• YOUR TASKS
1. Translate this sentence from the passage on misclassification bias into Spanish: "The process of manual chart review should be rigorous as it can also suffer from data entry errors."
2. Switch "specialist" for "orthopedic surgeon" in the passage on misclassification bias, and give the part from "With large database" to "the hospital stay)." with that change.
3. Proceed with the passage on misclassification bias, writing on from the point where it stops.

• PASSAGE PROVIDED
* * * *
Consider the hypothetical example in which we are interested in whether depression (exposure) is a risk factor for periprosthetic joint infections (outcome). We have a cohort of 5000 subjects who underwent primary total knee arthroplasty (TKA). Manual chart review of the electronic health records found 100/5000 subjects developed periprosthetic joint infections (PJI) during the first year of follow-up (Figure 2A), and that 1000/5000 had preexisting depression. Previous results based on the ICD codes recorded during the perioperative period incorrectly classified 30 PJI as non PJI (Figure 2B). This corresponds to 70% sensitivity of ICD codes in identifying PJI. A 30% decrease in sensitivity results in underestimation of the risk difference (from 0.013 to 0.009) but does not influence the risk of PJI associated with depression (RR=1.7). Conversely, a 30% decrease in specificity, meaning 1470 subjects with no PJI are erroneously classified as PJI (Figure 2C), causes both the risk difference and the risk ratio to be underestimated (from 0.013 to 0.009, and from 1.7 to 1 respectively). The underestimation in risk ratio and risk difference occurs whether or not the misclassification of the non-exposed to exposed is proportional across PJI groups. This is also true whether the number of subjects in the PJI group is smaller or larger than the no-PJI group.

Fig. 2.

Fig. 2.

Misclassification bias. (A) true relationship; (B) decrease in sensitivity; (C) decrease in specificity.

Addressing measurement and misclassification bias

The best approach to avoid measurement and misclassification bias is to perform your study using reliable data sources by considering potential sources of systematic error in exposure and outcome variables. At times, measurement and misclassification bias is unavoidable by design or the type of data source. However, formal evaluation is almost always possible. When feasible, the best approach is to verify the validity of the classification of exposures and outcomes through manual chart review. The process of manual chart review should be rigorous as it can also suffer from data entry errors. A common technique to avoid errors in data collection and/or data entry is to have two individuals review the charts and record data in two separate files. Comparison of the two files should identify potential errors and create opportunity for data cleaning for more accurate data.

With large database studies, it is important to recognize that ICD codes can be assigned on a rule-out basis. In the absence of manual chart review, misclassification could be potentially reduced through more stringent definitions, such as the requirement that the diagnosis code be repeated on multiple occasions, or under appropriate clinical circumstances (i.e. listed by a specialist, or evaluated during the hospital stay).

There are several statistical methods to correct for misclassification bias but they all require some information on the extent and direction of misclassification, such as data from an internal or external validation study.6 For example, it is not uncommon in the field of orthopedics to classify exposures and outcomes based on diagnosis codes in large database studies. Extensive manual chart review to determine the correct diagnoses is typically not feasible and extremely costly. In these circumstances, validation studies can be performed using a combination of manual review in a subsample of subjects and/or electronic algorithms. A gold standard is established through manual review, followed by an electronic algorithm of codes to correctly classify subjects in each exposure or outcome category. Evaluation of sensitivity and specificity relative to the gold standard can be used as a primary measure of validity.710 If no gold standard exists, and there are sufficient data for a meaningful evaluation, inter-rater variability could be assessed using tests for agreement such as Kappa. This would the magnitude of the discordance and evaluate the potential effect of misclassification on the study results.
* * * *
• GIVEN ENTRIES
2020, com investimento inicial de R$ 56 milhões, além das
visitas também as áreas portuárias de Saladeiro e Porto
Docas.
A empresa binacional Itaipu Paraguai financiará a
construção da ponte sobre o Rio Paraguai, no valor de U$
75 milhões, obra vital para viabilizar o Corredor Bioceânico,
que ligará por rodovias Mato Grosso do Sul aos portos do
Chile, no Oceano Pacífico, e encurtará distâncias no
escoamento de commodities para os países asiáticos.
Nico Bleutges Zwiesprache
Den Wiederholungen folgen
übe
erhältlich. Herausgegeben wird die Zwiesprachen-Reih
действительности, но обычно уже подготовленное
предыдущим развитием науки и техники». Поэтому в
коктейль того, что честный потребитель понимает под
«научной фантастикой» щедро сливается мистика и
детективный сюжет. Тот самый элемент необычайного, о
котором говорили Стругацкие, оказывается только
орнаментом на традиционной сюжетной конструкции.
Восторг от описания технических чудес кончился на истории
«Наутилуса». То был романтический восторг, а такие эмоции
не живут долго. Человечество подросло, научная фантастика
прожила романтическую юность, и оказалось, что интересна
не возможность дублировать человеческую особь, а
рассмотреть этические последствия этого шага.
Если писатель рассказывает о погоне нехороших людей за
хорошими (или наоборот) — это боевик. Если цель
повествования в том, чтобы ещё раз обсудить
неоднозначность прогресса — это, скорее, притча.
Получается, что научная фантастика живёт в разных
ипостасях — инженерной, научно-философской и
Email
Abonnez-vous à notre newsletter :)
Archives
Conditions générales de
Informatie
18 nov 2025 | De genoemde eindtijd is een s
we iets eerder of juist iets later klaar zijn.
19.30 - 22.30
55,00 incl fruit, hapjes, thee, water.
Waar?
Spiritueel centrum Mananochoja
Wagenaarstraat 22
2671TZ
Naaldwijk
* * * *
• ANSWERS FOR EACH ITEM
1. El proceso de revisión manual de historias clínicas debe ser riguroso, ya que también puede verse afectado por errores en la introducción de datos.

2.
With large database studies, it is important to recognize that ICD codes can be assigned on a rule-out basis. In the absence of manual chart review, misclassification could be potentially reduced through more stringent definitions, such as the requirement that the diagnosis code be repeated on multiple occasions, or under appropriate clinical circumstances (i.e. listed by a orthopedic surgeon, or evaluated during the hospital stay).

3.
How to design a validation study to obtain bias parameters

Validation studies are fundamental in determining how sensitivity and specificity can be used to quantify the bias and consequently correct for misclassification. To adjust the estimates for misclassification, it is possible to apply estimates of sensitivity and specificity found in the literature if the definitions are the same and the prevalence of exposed subjects in the target population is the same as the study population. There are three main approaches to validation and bias parameter estimates.11 To illustrate, we recall the example of PJI patients with depression (exposure) identified using ICD codes where some patients were found to be misclassified when compared to the gold standard manual chart review. The three types of validation approaches, each one with pros and cons:

  1. From the population of interest (Figure 3A) select a subsample of patients who were classified as depressed and non-depressed and perform a manual chart review to verify depression diagnoses. As shown in Figure 3B the positive and negative predicted values (PPV, and NPV) are validly estimated but sensitivity and specificity will be biased. This means that the results may not be the same in another study population. If depression is associated with PJI, it is important to stratify within outcome groups (PJI and non-PJI) and estimating predictive values for each individual stratum to avoid implicit assumption of misclassification that might or not be present. In other words, when conducting a validation study, stratifying the validation analysis by other key variables generates estimates of classifications to inform bias-adjusted estimates of the exposure effect. 11 In our example, it is recommended to stratify by depression for PJI misclassification, and by PJI for depression misclassification.

  2. Select a subsample within strata of “true” depressed and not depressed. With this approach, the predictive values are not valid, and although the sensitivity and specificity are valid (Figure 3C), the results are more likely to be not transportable to another study population.

  3. Select a random subsample for manual chart review. With this validation approach, sensitivity, specificity, PPV and NPV can be validly calculated (Figure 3D). However, since there is no assurance that the distribution of classified and true exposed is representative of the population, the estimated bias parameter could potentially be imprecise.

Fig. 3.

Fig. 3.

Validation options to handle misclassification bias. (A) full study population; (B) validation on 200 stratified within classified exposed/unexposed; (C) validation on 200 stratified within true exposed/unexposed; (D) validation on 200 random sample.

Although random error, selection bias, and measurement error can all occur in validation studies, it is always the recommended approach to compare the accuracy of a specific measure with a dependable gold standard (such as manual chart review), and therefore quantify and reduce the misclassification bias. Sensitivity analysis should be used more often to account for the uncertainty in the true values of bias parameter. “Bias-level” and “target-adjustment” sensitivity analysis are two of the many techniques available to explore the impact of unmeasured confounders on the estimated association between outcome and exposure.12 For instance, BMI is an important confounder of the association between surgical approach (exposure) and revision (outcome). If BMI measurement is not available for analysis, sensitivity analysis can be used to determine its impact on the association between exposure and outcome. One way of determining how sensitive is the association between surgical approach and revision is to vary the value of BMI over a range of realistic values. This is called bias-level sensitivity analysis. Target-adjustment sensitivity analysis on the other hand could be helpful in determining the BMI value for which the association between approach and revision reaches a value of interest.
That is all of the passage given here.